- **REQUIRED WORK**
Write the data out again, character for character, with no images.

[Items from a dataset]

━━━━━━━━

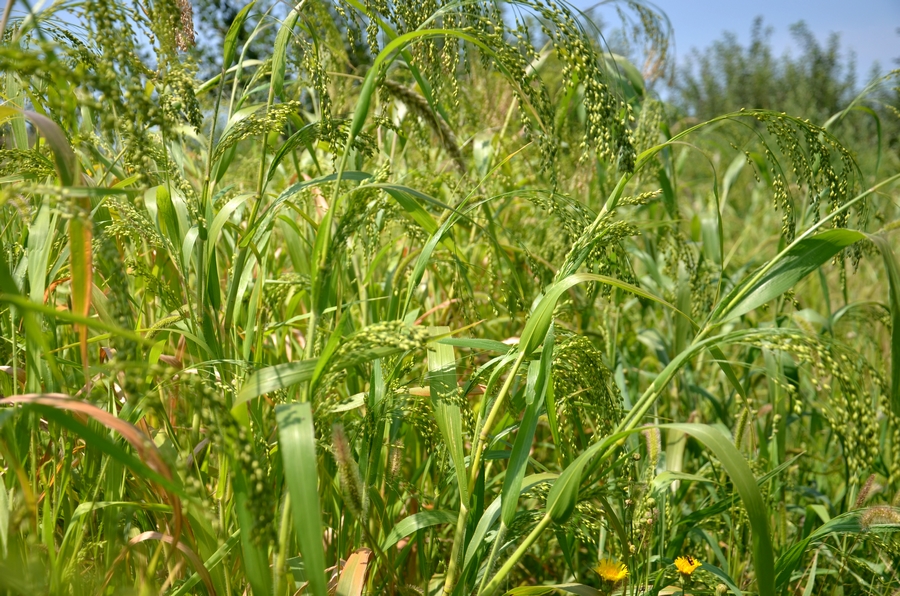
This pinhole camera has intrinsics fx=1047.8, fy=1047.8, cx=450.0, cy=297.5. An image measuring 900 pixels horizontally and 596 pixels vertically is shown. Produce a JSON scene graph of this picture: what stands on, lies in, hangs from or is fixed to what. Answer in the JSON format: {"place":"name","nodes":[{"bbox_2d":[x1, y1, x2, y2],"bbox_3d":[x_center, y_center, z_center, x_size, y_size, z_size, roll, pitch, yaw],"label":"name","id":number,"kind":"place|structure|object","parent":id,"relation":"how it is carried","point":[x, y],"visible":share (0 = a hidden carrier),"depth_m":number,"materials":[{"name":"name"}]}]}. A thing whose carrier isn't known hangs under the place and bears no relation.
{"place":"outdoors","nodes":[
{"label":"outdoors","id":0,"kind":"place"},
{"bbox_2d":[0,0,899,595],"label":"field","id":1,"kind":"structure","parent":0,"point":[113,508],"materials":[{"name":"green plant"}]},
{"bbox_2d":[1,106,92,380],"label":"leaf","id":2,"kind":"object","parent":1,"relation":"on","point":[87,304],"visible":0.68,"depth_m":0.86,"materials":[{"name":"green plant"}]},
{"bbox_2d":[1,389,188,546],"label":"dry leaf","id":3,"kind":"object","parent":1,"relation":"on","point":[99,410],"visible":0.74,"depth_m":0.78,"materials":[{"name":"brown plant"}]},
{"bbox_2d":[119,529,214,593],"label":"dry leaf","id":4,"kind":"object","parent":1,"relation":"on","point":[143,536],"visible":0.71,"depth_m":0.80,"materials":[{"name":"brown plant"}]},
{"bbox_2d":[181,0,278,77],"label":"tree","id":5,"kind":"object","parent":1,"relation":"on","point":[229,19],"visible":0.25,"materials":[{"name":"green plant"}]},
{"bbox_2d":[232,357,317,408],"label":"leaf","id":6,"kind":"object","parent":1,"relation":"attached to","point":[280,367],"visible":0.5,"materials":[{"name":"green plant"}]},
{"bbox_2d":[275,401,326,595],"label":"leaf","id":7,"kind":"object","parent":1,"relation":"on","point":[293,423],"visible":0.86,"depth_m":0.74,"materials":[{"name":"green plant"}]},
{"bbox_2d":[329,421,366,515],"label":"seed head","id":8,"kind":"object","parent":1,"relation":"on","point":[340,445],"visible":0.81,"depth_m":0.82},
{"bbox_2d":[335,547,372,595],"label":"dry leaf","id":9,"kind":"object","parent":1,"relation":"on","point":[365,558],"visible":0.83,"depth_m":0.79,"materials":[{"name":"plant"}]},
{"bbox_2d":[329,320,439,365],"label":"seed head","id":10,"kind":"object","parent":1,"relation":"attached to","point":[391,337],"visible":0.8,"depth_m":0.83,"materials":[{"name":"green plant"}]},
{"bbox_2d":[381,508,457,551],"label":"leaf","id":11,"kind":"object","parent":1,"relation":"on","point":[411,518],"visible":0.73,"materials":[{"name":"green plant"}]},
{"bbox_2d":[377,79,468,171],"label":"flower spike","id":12,"kind":"object","parent":1,"relation":"attached to","point":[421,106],"visible":0.68,"depth_m":1.37,"materials":[{"name":"plant"}]},
{"bbox_2d":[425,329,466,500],"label":"leaf","id":13,"kind":"object","parent":1,"relation":"attached to","point":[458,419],"visible":0.7,"depth_m":0.88,"materials":[{"name":"green plant"}]},
{"bbox_2d":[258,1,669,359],"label":"millet plant","id":14,"kind":"object","parent":1,"relation":"on","point":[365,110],"visible":0.78,"depth_m":0.91,"materials":[{"name":"green plant"}]},
{"bbox_2d":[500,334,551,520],"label":"green leaf","id":15,"kind":"object","parent":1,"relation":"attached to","point":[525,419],"visible":0.79,"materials":[{"name":"green plant"}]},
{"bbox_2d":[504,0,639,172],"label":"seed head","id":16,"kind":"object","parent":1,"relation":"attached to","point":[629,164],"visible":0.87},
{"bbox_2d":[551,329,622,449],"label":"seed head","id":17,"kind":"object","parent":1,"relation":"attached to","point":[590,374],"visible":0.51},
{"bbox_2d":[593,557,628,584],"bbox_3d":[0.123,0.210,0.802,0.026,0.021,0.028,-6,9,-41],"label":"yellow flower","id":18,"kind":"object","parent":1,"relation":"on","point":[608,576],"visible":0.96,"depth_m":0.80,"materials":[{"name":"yellow plant"}]},
{"bbox_2d":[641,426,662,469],"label":"flower spike","id":19,"kind":"object","parent":1,"relation":"on","point":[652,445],"visible":0.51,"depth_m":1.03,"materials":[{"name":"green plant"}]},
{"bbox_2d":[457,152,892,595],"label":"plant","id":20,"kind":"object","parent":1,"relation":"on","point":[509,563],"visible":0.87,"depth_m":0.89,"materials":[{"name":"green plant"}]},
{"bbox_2d":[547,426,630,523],"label":"leaf","id":21,"kind":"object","parent":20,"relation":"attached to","point":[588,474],"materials":[{"name":"green plant"}]},
{"bbox_2d":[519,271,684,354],"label":"leaf","id":22,"kind":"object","parent":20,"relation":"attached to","point":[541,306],"visible":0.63,"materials":[{"name":"green plant"}]},
{"bbox_2d":[674,555,701,576],"bbox_3d":[0.180,0.205,0.799,0.021,0.017,0.021,-6,9,-43],"label":"yellow flower","id":23,"kind":"object","parent":1,"relation":"on","point":[686,569],"visible":0.97,"depth_m":0.80,"materials":[{"name":"yellow plant"}]},
{"bbox_2d":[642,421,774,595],"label":"leaf","id":24,"kind":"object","parent":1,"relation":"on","point":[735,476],"visible":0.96,"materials":[{"name":"green plant"}]},
{"bbox_2d":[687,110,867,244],"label":"seed head","id":25,"kind":"object","parent":1,"relation":"attached to","point":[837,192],"visible":0.8,"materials":[{"name":"green plant"}]},
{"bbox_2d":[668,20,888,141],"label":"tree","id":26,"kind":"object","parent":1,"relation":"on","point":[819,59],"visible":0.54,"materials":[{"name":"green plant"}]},
{"bbox_2d":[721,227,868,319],"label":"leaf","id":27,"kind":"object","parent":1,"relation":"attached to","point":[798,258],"visible":0.68,"depth_m":0.96,"materials":[{"name":"green plant"}]},
{"bbox_2d":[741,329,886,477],"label":"seed head","id":28,"kind":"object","parent":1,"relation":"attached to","point":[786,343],"visible":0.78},
{"bbox_2d":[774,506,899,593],"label":"leaf","id":29,"kind":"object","parent":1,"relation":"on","point":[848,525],"visible":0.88,"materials":[{"name":"green plant"}]},
{"bbox_2d":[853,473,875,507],"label":"flower spike","id":30,"kind":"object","parent":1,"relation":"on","point":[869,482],"visible":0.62,"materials":[{"name":"brown plant"}]},
{"bbox_2d":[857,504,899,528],"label":"head","id":31,"kind":"object","parent":1,"relation":"on","point":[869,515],"visible":0.84,"depth_m":0.93},
{"bbox_2d":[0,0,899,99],"label":"sky","id":32,"kind":"structure","parent":0,"point":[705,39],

━━━━━━━━

- **YOUR SOLUTION**
This pinhole camera has intrinsics fx=1047.8, fy=1047.8, cx=450.0, cy=297.5. An image measuring 900 pixels horizontally and 596 pixels vertically is shown. Produce a JSON scene graph of this picture: what stands on, lies in, hangs from or is fixed to what. Answer in the JSON format: {"place":"name","nodes":[{"bbox_2d":[x1, y1, x2, y2],"bbox_3d":[x_center, y_center, z_center, x_size, y_size, z_size, roll, pitch, yaw],"label":"name","id":number,"kind":"place|structure|object","parent":id,"relation":"how it is carried","point":[x, y],"visible":share (0 = a hidden carrier),"depth_m":number,"materials":[{"name":"name"}]}]}. A thing whose carrier isn't known hangs under the place and bears no relation.
{"place":"outdoors","nodes":[
{"label":"outdoors","id":0,"kind":"place"},
{"bbox_2d":[0,0,899,595],"label":"field","id":1,"kind":"structure","parent":0,"point":[113,508],"materials":[{"name":"green plant"}]},
{"bbox_2d":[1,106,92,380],"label":"leaf","id":2,"kind":"object","parent":1,"relation":"on","point":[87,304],"visible":0.68,"depth_m":0.86,"materials":[{"name":"green plant"}]},
{"bbox_2d":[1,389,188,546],"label":"dry leaf","id":3,"kind":"object","parent":1,"relation":"on","point":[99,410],"visible":0.74,"depth_m":0.78,"materials":[{"name":"brown plant"}]},
{"bbox_2d":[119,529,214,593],"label":"dry leaf","id":4,"kind":"object","parent":1,"relation":"on","point":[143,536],"visible":0.71,"depth_m":0.80,"materials":[{"name":"brown plant"}]},
{"bbox_2d":[181,0,278,77],"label":"tree","id":5,"kind":"object","parent":1,"relation":"on","point":[229,19],"visible":0.25,"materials":[{"name":"green plant"}]},
{"bbox_2d":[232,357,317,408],"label":"leaf","id":6,"kind":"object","parent":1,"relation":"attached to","point":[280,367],"visible":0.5,"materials":[{"name":"green plant"}]},
{"bbox_2d":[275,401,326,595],"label":"leaf","id":7,"kind":"object","parent":1,"relation":"on","point":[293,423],"visible":0.86,"depth_m":0.74,"materials":[{"name":"green plant"}]},
{"bbox_2d":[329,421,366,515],"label":"seed head","id":8,"kind":"object","parent":1,"relation":"on","point":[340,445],"visible":0.81,"depth_m":0.82},
{"bbox_2d":[335,547,372,595],"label":"dry leaf","id":9,"kind":"object","parent":1,"relation":"on","point":[365,558],"visible":0.83,"depth_m":0.79,"materials":[{"name":"plant"}]},
{"bbox_2d":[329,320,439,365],"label":"seed head","id":10,"kind":"object","parent":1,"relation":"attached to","point":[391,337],"visible":0.8,"depth_m":0.83,"materials":[{"name":"green plant"}]},
{"bbox_2d":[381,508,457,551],"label":"leaf","id":11,"kind":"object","parent":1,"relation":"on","point":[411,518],"visible":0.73,"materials":[{"name":"green plant"}]},
{"bbox_2d":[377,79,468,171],"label":"flower spike","id":12,"kind":"object","parent":1,"relation":"attached to","point":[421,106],"visible":0.68,"depth_m":1.37,"materials":[{"name":"plant"}]},
{"bbox_2d":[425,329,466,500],"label":"leaf","id":13,"kind":"object","parent":1,"relation":"attached to","point":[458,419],"visible":0.7,"depth_m":0.88,"materials":[{"name":"green plant"}]},
{"bbox_2d":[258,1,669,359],"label":"millet plant","id":14,"kind":"object","parent":1,"relation":"on","point":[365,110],"visible":0.78,"depth_m":0.91,"materials":[{"name":"green plant"}]},
{"bbox_2d":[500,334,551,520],"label":"green leaf","id":15,"kind":"object","parent":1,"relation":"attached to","point":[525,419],"visible":0.79,"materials":[{"name":"green plant"}]},
{"bbox_2d":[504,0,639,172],"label":"seed head","id":16,"kind":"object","parent":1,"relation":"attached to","point":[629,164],"visible":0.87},
{"bbox_2d":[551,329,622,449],"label":"seed head","id":17,"kind":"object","parent":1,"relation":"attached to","point":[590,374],"visible":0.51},
{"bbox_2d":[593,557,628,584],"bbox_3d":[0.123,0.210,0.802,0.026,0.021,0.028,-6,9,-41],"label":"yellow flower","id":18,"kind":"object","parent":1,"relation":"on","point":[608,576],"visible":0.96,"depth_m":0.80,"materials":[{"name":"yellow plant"}]},
{"bbox_2d":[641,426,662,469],"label":"flower spike","id":19,"kind":"object","parent":1,"relation":"on","point":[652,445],"visible":0.51,"depth_m":1.03,"materials":[{"name":"green plant"}]},
{"bbox_2d":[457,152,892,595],"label":"plant","id":20,"kind":"object","parent":1,"relation":"on","point":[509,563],"visible":0.87,"depth_m":0.89,"materials":[{"name":"green plant"}]},
{"bbox_2d":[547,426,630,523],"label":"leaf","id":21,"kind":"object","parent":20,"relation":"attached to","point":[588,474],"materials":[{"name":"green plant"}]},
{"bbox_2d":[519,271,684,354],"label":"leaf","id":22,"kind":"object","parent":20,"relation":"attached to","point":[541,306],"visible":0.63,"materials":[{"name":"green plant"}]},
{"bbox_2d":[674,555,701,576],"bbox_3d":[0.180,0.205,0.799,0.021,0.017,0.021,-6,9,-43],"label":"yellow flower","id":23,"kind":"object","parent":1,"relation":"on","point":[686,569],"visible":0.97,"depth_m":0.80,"materials":[{"name":"yellow plant"}]},
{"bbox_2d":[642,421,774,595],"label":"leaf","id":24,"kind":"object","parent":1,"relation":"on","point":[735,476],"visible":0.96,"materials":[{"name":"green plant"}]},
{"bbox_2d":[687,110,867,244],"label":"seed head","id":25,"kind":"object","parent":1,"relation":"attached to","point":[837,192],"visible":0.8,"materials":[{"name":"green plant"}]},
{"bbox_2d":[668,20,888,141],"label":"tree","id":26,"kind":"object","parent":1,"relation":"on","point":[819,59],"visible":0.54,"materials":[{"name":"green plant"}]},
{"bbox_2d":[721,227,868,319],"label":"leaf","id":27,"kind":"object","parent":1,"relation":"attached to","point":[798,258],"visible":0.68,"depth_m":0.96,"materials":[{"name":"green plant"}]},
{"bbox_2d":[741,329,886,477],"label":"seed head","id":28,"kind":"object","parent":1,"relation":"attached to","point":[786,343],"visible":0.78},
{"bbox_2d":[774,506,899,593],"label":"leaf","id":29,"kind":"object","parent":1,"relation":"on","point":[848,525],"visible":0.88,"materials":[{"name":"green plant"}]},
{"bbox_2d":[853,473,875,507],"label":"flower spike","id":30,"kind":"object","parent":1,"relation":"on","point":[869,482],"visible":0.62,"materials":[{"name":"brown plant"}]},
{"bbox_2d":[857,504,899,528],"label":"head","id":31,"kind":"object","parent":1,"relation":"on","point":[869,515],"visible":0.84,"depth_m":0.93},
{"bbox_2d":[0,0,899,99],"label":"sky","id":32,"kind":"structure","parent":0,"point":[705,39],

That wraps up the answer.